» **Description of the task**: Find every line in the records below that contains "type", and copy it.

» **Source records**:
+ + + + + + +

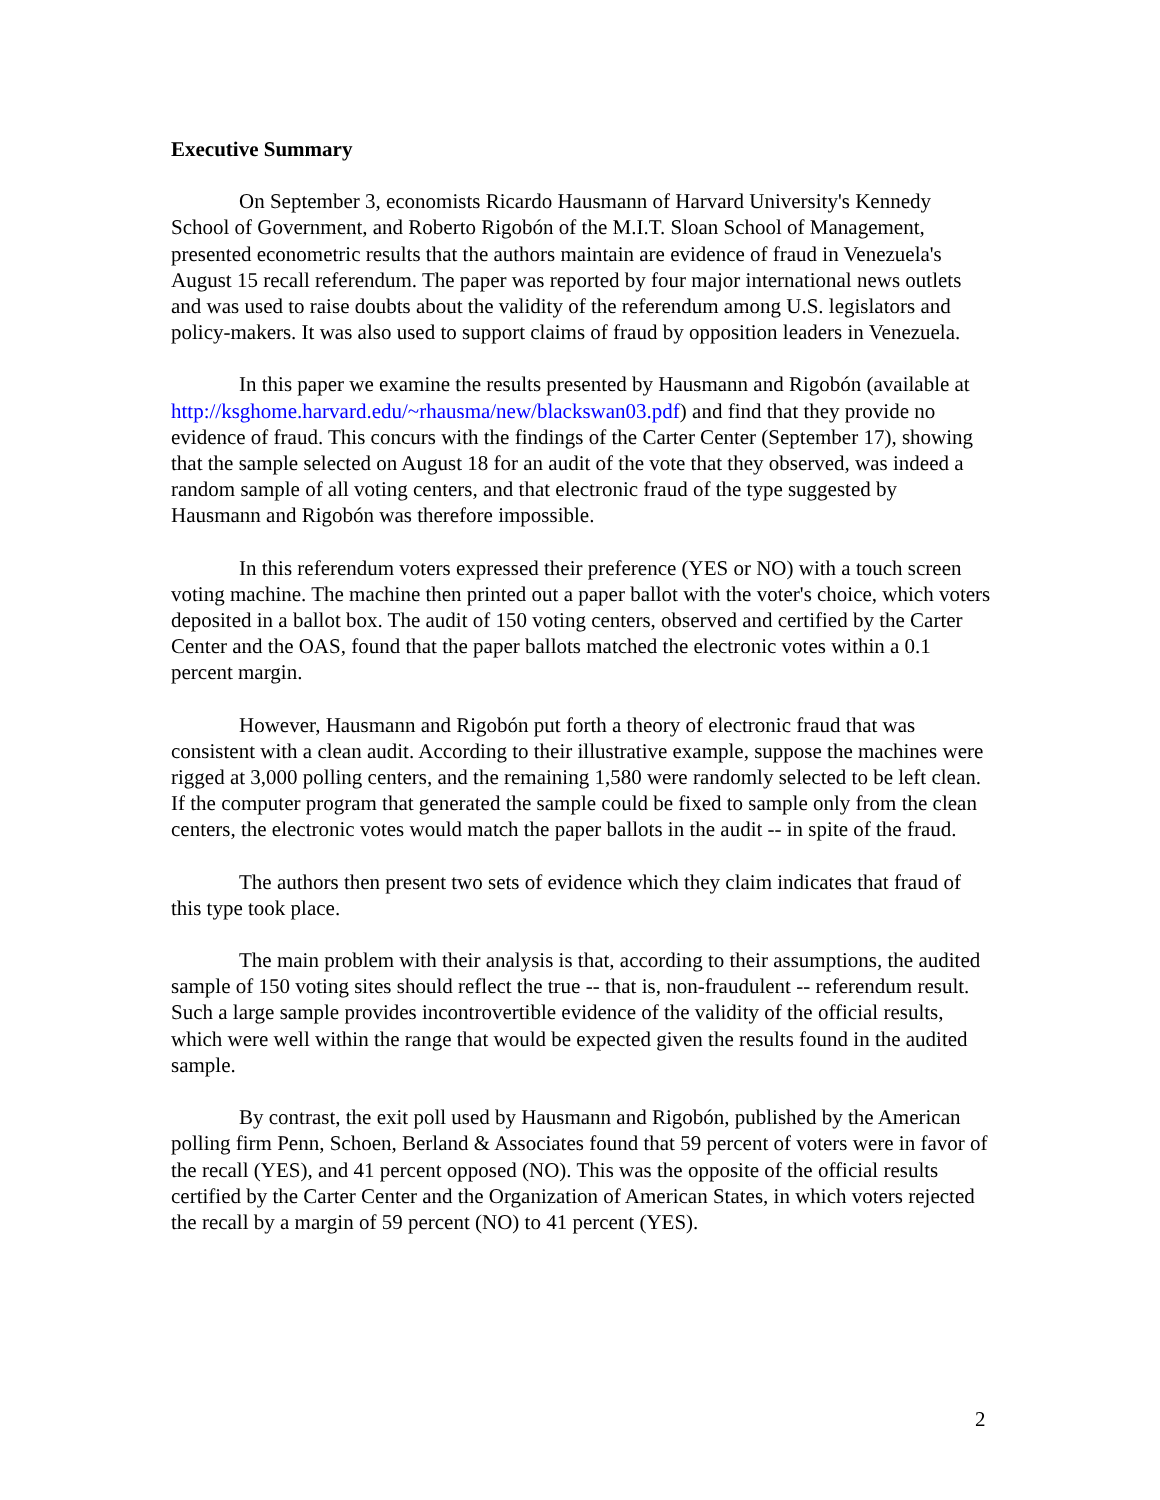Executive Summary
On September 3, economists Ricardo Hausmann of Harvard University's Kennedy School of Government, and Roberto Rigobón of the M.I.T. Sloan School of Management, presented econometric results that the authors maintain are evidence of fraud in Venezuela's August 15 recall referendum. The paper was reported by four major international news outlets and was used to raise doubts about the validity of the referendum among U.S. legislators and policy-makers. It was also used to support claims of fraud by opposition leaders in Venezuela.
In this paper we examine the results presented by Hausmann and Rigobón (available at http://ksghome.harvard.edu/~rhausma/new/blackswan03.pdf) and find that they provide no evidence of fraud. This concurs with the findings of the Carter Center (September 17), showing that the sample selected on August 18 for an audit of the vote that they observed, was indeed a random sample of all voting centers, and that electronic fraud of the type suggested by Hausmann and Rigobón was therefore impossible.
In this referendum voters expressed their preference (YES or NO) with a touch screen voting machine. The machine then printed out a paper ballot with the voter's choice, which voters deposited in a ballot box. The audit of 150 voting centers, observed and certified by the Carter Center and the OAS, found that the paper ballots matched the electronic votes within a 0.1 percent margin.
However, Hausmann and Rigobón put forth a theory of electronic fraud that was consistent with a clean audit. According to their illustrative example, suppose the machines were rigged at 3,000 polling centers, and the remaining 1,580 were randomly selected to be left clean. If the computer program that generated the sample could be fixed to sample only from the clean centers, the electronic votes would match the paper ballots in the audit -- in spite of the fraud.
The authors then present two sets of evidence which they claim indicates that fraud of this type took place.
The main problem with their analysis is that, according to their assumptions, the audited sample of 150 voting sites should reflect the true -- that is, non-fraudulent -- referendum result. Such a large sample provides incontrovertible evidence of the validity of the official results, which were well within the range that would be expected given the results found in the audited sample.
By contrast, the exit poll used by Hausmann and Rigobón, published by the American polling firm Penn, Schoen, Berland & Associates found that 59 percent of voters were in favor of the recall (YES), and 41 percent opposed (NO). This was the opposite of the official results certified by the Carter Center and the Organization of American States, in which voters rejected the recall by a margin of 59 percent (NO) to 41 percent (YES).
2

+ + + + + + +

» **Solution for this exercise**:
In this paper we examine the results presented by Hausmann and Rigobón (available at http://ksghome.harvard.edu/~rhausma/new/blackswan03.pdf) and find that they provide no evidence of fraud. This concurs with the findings of the Carter Center (September 17), showing that the sample selected on August 18 for an audit of the vote that they observed, was indeed a random sample of all voting centers, and that electronic fraud of the type suggested by Hausmann and Rigobón was therefore impossible.
The authors then present two sets of evidence which they claim indicates that fraud of this type took place.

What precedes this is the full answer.